The original design was conceived as a broader symbol of human inclusiveness. Yellow, for example, was never intended to represent Asian, nor red American Indian, et cetera. Rather, the rainbow stood for diversity, more poetically understood. But in today’s political climate, broad inclusiveness doesn’t satisfy. So a symbol that once tried to celebrate a radical idea of diversity without any specific race or orientation specified now sports exclusive shapes and colors representing trans, “non-binary,” black, and brown people.

“The rainbow is so perfect because it really fits our diversity in terms of race, gender, ages, all of those things,” Gerry Baker, the gay activist and drag queen who designed the original rainbow flag, said in a 2015 interview. “Plus, it’s a natural flag — it’s [design is] from the sky!”

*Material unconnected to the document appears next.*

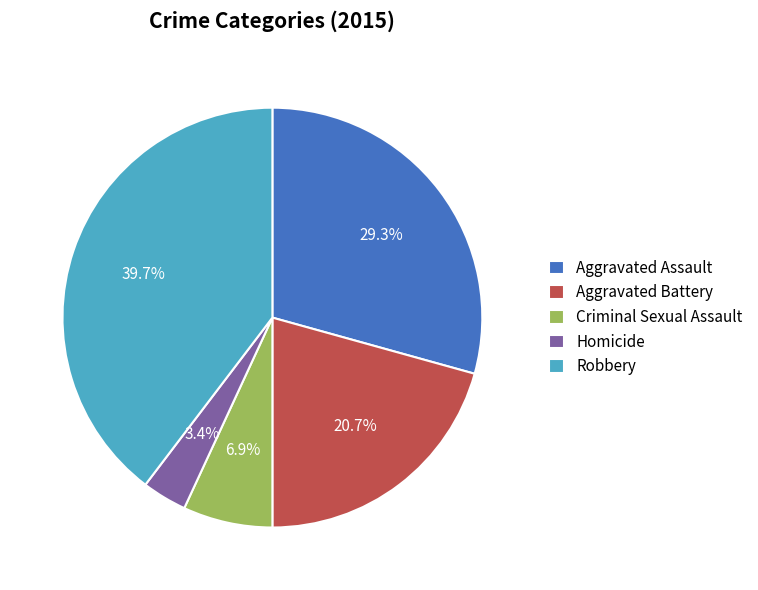

Is there a majority slice in this chart?

No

Today, Baker’s radical politics are on the outs, and the new, replacement progress pride flag’s politics are in. This flag was designed “in 2018 by non-binary American artist and designer Daniel Quasar (who uses xe/xyr pronouns).” It features a whole new and visibly intrusive space for transgender, non-binary, and black and brown people — placing, Quasar says, “discriminated minorities at the forefront.”

It’s a flag that stands for hard-left activism, separation, and preferential treatment. It’s a flag that represents the shift America’s seen from a radical form of activism some had come to accept, to a new radical activism being sneaked past parents into schools.

It’s a flag that hung outside Vice President Kamala Harris’s office when she was in the Senate. It’s a flag for a movement that is willing to hurt children to get its way. And it’s a flag that’s in power in America.